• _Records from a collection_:
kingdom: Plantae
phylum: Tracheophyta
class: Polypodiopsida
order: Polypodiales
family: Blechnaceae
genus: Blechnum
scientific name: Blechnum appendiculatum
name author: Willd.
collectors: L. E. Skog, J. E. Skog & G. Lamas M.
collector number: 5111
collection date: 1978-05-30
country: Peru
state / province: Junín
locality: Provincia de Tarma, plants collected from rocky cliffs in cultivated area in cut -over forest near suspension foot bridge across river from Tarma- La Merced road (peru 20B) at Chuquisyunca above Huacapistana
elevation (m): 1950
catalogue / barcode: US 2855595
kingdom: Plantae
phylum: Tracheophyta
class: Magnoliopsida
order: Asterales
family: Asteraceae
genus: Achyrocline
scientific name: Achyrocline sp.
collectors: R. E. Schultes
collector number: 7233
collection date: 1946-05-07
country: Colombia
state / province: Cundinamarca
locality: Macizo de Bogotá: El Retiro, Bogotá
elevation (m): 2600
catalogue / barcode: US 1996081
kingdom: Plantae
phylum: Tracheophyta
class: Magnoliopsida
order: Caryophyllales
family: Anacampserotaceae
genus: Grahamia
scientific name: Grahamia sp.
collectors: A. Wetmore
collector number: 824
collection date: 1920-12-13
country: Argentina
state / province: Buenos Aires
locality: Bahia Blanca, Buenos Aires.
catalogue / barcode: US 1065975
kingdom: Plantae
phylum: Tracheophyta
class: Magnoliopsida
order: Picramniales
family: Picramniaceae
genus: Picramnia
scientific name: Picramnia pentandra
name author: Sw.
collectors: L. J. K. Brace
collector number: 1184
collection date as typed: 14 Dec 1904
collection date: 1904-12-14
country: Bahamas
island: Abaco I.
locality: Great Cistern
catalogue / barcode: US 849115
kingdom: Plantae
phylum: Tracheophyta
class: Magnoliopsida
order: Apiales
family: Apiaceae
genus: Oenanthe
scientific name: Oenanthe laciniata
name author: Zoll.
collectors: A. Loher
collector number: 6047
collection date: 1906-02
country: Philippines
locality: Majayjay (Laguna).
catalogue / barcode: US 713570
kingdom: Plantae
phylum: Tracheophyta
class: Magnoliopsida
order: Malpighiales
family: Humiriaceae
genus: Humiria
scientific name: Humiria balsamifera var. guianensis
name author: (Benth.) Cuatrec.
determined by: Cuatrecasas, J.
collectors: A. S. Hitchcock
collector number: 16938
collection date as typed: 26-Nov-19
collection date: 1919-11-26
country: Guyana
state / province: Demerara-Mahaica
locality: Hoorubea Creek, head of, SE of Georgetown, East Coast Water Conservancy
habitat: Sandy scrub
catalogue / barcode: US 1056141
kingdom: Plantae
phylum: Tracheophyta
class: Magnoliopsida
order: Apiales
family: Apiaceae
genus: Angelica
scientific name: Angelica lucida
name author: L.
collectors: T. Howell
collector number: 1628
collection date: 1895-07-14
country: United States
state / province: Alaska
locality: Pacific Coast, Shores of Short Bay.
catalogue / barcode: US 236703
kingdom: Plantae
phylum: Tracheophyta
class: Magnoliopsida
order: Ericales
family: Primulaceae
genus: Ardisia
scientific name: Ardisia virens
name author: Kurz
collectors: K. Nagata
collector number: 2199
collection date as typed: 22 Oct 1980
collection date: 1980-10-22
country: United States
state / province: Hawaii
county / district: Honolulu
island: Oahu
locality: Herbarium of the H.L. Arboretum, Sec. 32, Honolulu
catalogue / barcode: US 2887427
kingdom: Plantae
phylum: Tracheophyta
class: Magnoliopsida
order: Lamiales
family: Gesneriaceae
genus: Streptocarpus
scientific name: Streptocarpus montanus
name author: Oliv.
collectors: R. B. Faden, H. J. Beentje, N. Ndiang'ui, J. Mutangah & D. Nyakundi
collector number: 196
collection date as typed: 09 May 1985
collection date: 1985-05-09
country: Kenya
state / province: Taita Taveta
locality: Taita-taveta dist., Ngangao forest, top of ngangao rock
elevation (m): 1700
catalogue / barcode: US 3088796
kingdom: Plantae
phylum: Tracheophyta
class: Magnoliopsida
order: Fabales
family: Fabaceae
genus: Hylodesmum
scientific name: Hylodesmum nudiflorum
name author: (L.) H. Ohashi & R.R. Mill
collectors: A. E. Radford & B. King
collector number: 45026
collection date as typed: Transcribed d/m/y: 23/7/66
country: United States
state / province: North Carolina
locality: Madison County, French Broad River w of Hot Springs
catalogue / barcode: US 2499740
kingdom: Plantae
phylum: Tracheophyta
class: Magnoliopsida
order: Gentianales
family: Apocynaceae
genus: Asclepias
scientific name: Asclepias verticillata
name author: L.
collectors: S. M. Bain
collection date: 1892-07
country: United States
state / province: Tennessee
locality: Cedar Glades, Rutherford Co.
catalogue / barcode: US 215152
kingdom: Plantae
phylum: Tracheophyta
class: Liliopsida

• _GOAL_:
Copy every line of the material above word for word, with no changes.

• _TASK OUTPUT_:
kingdom: Plantae
phylum: Tracheophyta
class: Polypodiopsida
order: Polypodiales
family: Blechnaceae
genus: Blechnum
scientific name: Blechnum appendiculatum
name author: Willd.
collectors: L. E. Skog, J. E. Skog & G. Lamas M.
collector number: 5111
collection date: 1978-05-30
country: Peru
state / province: Junín
locality: Provincia de Tarma, plants collected from rocky cliffs in cultivated area in cut -over forest near suspension foot bridge across river from Tarma- La Merced road (peru 20B) at Chuquisyunca above Huacapistana
elevation (m): 1950
catalogue / barcode: US 2855595
kingdom: Plantae
phylum: Tracheophyta
class: Magnoliopsida
order: Asterales
family: Asteraceae
genus: Achyrocline
scientific name: Achyrocline sp.
collectors: R. E. Schultes
collector number: 7233
collection date: 1946-05-07
country: Colombia
state / province: Cundinamarca
locality: Macizo de Bogotá: El Retiro, Bogotá
elevation (m): 2600
catalogue / barcode: US 1996081
kingdom: Plantae
phylum: Tracheophyta
class: Magnoliopsida
order: Caryophyllales
family: Anacampserotaceae
genus: Grahamia
scientific name: Grahamia sp.
collectors: A. Wetmore
collector number: 824
collection date: 1920-12-13
country: Argentina
state / province: Buenos Aires
locality: Bahia Blanca, Buenos Aires.
catalogue / barcode: US 1065975
kingdom: Plantae
phylum: Tracheophyta
class: Magnoliopsida
order: Picramniales
family: Picramniaceae
genus: Picramnia
scientific name: Picramnia pentandra
name author: Sw.
collectors: L. J. K. Brace
collector number: 1184
collection date as typed: 14 Dec 1904
collection date: 1904-12-14
country: Bahamas
island: Abaco I.
locality: Great Cistern
catalogue / barcode: US 849115
kingdom: Plantae
phylum: Tracheophyta
class: Magnoliopsida
order: Apiales
family: Apiaceae
genus: Oenanthe
scientific name: Oenanthe laciniata
name author: Zoll.
collectors: A. Loher
collector number: 6047
collection date: 1906-02
country: Philippines
locality: Majayjay (Laguna).
catalogue / barcode: US 713570
kingdom: Plantae
phylum: Tracheophyta
class: Magnoliopsida
order: Malpighiales
family: Humiriaceae
genus: Humiria
scientific name: Humiria balsamifera var. guianensis
name author: (Benth.) Cuatrec.
determined by: Cuatrecasas, J.
collectors: A. S. Hitchcock
collector number: 16938
collection date as typed: 26-Nov-19
collection date: 1919-11-26
country: Guyana
state / province: Demerara-Mahaica
locality: Hoorubea Creek, head of, SE of Georgetown, East Coast Water Conservancy
habitat: Sandy scrub
catalogue / barcode: US 1056141
kingdom: Plantae
phylum: Tracheophyta
class: Magnoliopsida
order: Apiales
family: Apiaceae
genus: Angelica
scientific name: Angelica lucida
name author: L.
collectors: T. Howell
collector number: 1628
collection date: 1895-07-14
country: United States
state / province: Alaska
locality: Pacific Coast, Shores of Short Bay.
catalogue / barcode: US 236703
kingdom: Plantae
phylum: Tracheophyta
class: Magnoliopsida
order: Ericales
family: Primulaceae
genus: Ardisia
scientific name: Ardisia virens
name author: Kurz
collectors: K. Nagata
collector number: 2199
collection date as typed: 22 Oct 1980
collection date: 1980-10-22
country: United States
state / province: Hawaii
county / district: Honolulu
island: Oahu
locality: Herbarium of the H.L. Arboretum, Sec. 32, Honolulu
catalogue / barcode: US 2887427
kingdom: Plantae
phylum: Tracheophyta
class: Magnoliopsida
order: Lamiales
family: Gesneriaceae
genus: Streptocarpus
scientific name: Streptocarpus montanus
name author: Oliv.
collectors: R. B. Faden, H. J. Beentje, N. Ndiang'ui, J. Mutangah & D. Nyakundi
collector number: 196
collection date as typed: 09 May 1985
collection date: 1985-05-09
country: Kenya
state / province: Taita Taveta
locality: Taita-taveta dist., Ngangao forest, top of ngangao rock
elevation (m): 1700
catalogue / barcode: US 3088796
kingdom: Plantae
phylum: Tracheophyta
class: Magnoliopsida
order: Fabales
family: Fabaceae
genus: Hylodesmum
scientific name: Hylodesmum nudiflorum
name author: (L.) H. Ohashi & R.R. Mill
collectors: A. E. Radford & B. King
collector number: 45026
collection date as typed: Transcribed d/m/y: 23/7/66
country: United States
state / province: North Carolina
locality: Madison County, French Broad River w of Hot Springs
catalogue / barcode: US 2499740
kingdom: Plantae
phylum: Tracheophyta
class: Magnoliopsida
order: Gentianales
family: Apocynaceae
genus: Asclepias
scientific name: Asclepias verticillata
name author: L.
collectors: S. M. Bain
collection date: 1892-07
country: United States
state / province: Tennessee
locality: Cedar Glades, Rutherford Co.
catalogue / barcode: US 215152
kingdom: Plantae
phylum: Tracheophyta
class: Liliopsida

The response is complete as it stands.